Councilor Julia Mejia addresses disparities in citywide commercial building vacancy rates

Molly Swanton, Reporter

City councilor Julia Mejia led a public hearing to address Boston small business owners’ concerns over vacancies of commercial buildings in the area since the pandemic started.

Mejia was joined by councilors Michael Flaherty, Annissa Essaibi George, Ed Flynn, Kenzie Bok, and Liz Breadon.

As of March 9, 2021, the Boston Planning and Development Agency (BPDA) estimated that the citywide office vacancy rate was nearly 10% and the retail vacancy rate was 2.6%. 

Buildings in the North End neighborhood.
Buildings in the North End neighborhood. (Photo: Eileen O’Grady)

Self-reported data from each of the city’s Main Streets organizations, collected by the Office of Small Business Development, shows higher vacancy rates in communities of color. According to the data, Greater Grove hall is nearly 20% vacant, Hyde Park and Mission Hill is at about 8%, and Egleston Square and Greater Ashmont at about 5% while vacancy rates are much lower in Jamaica Plain Centre, Allston Village, West Roxbury and East Boston, the Bay State Banner reported.

Sheena Collier, the founder and CEO of Collier Connection, a business that aims to create event experiences, share resources, and shift the way Black people navigate living in Boston and previously Greater Boston Chamber of Commerce’s senior economic opportunity advisor, spoke with the city councilors about how to implement policies and practices that would give small businesses the opportunity to occupy and afford spaces that they haven’t been able to afford in the past. In particular, she said she wanted to ensure that businesses owned by people of color would be able to occupy these spaces.

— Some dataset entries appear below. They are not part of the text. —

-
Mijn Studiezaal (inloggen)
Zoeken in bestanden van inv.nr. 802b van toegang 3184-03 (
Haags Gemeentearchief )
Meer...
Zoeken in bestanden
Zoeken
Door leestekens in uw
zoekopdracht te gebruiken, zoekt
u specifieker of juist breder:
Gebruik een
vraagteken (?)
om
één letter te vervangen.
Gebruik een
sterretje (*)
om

Natalia Urtubey, the Director of Small Business for the city presented data collected by the BPDA, which reports that about 40,000 small businesses in Boston generate about $15 million in revenue, and 37% of those businesses are private for-profit businesses.

Since the pandemic caused businesses to close or transition to remote work, 352 businesses have received $3,455,726 in commercial rent relief, according to Urtubey. Of these businesses, 58% were minority-owned businesses, 44% were women-owned businesses, and 57% were immigrant-owned businesses.

Scope Apparel owners Derrel Weathers and Jake Leidolf expressed concerns over the pre-existing inequalities in Boston for small business owners, such as a lack of a Main Street and commercial spaces that are too expensive for a small business to afford.

Priya Lane, the Director of the BizGrow at Lawyers for Civil Rights, addressed the fact that small businesses now have less leverage in negotiations with landlords as the city no longer has a moratorium on commercial evictions. She proposed a vacancy tax for landlords with commercial vacancies as an incentive to bring new businesses into their properties. This vacancy tax would also give business owners more power in their negotiations with landlords, Lane said.

Lane said even though it is important to give small businesses more power in negotiations than landlords, a vacancy tax would disproportionately affect property owners with one property more than large companies with multiple properties, Urtubey said.

The hearing concluded with Leidolf, Weathers, Lane and Mejia addressing the need to find a balance between creating policies to give small business and property owners new advantages without widening the wealth gap between them and property owners with significantly more land.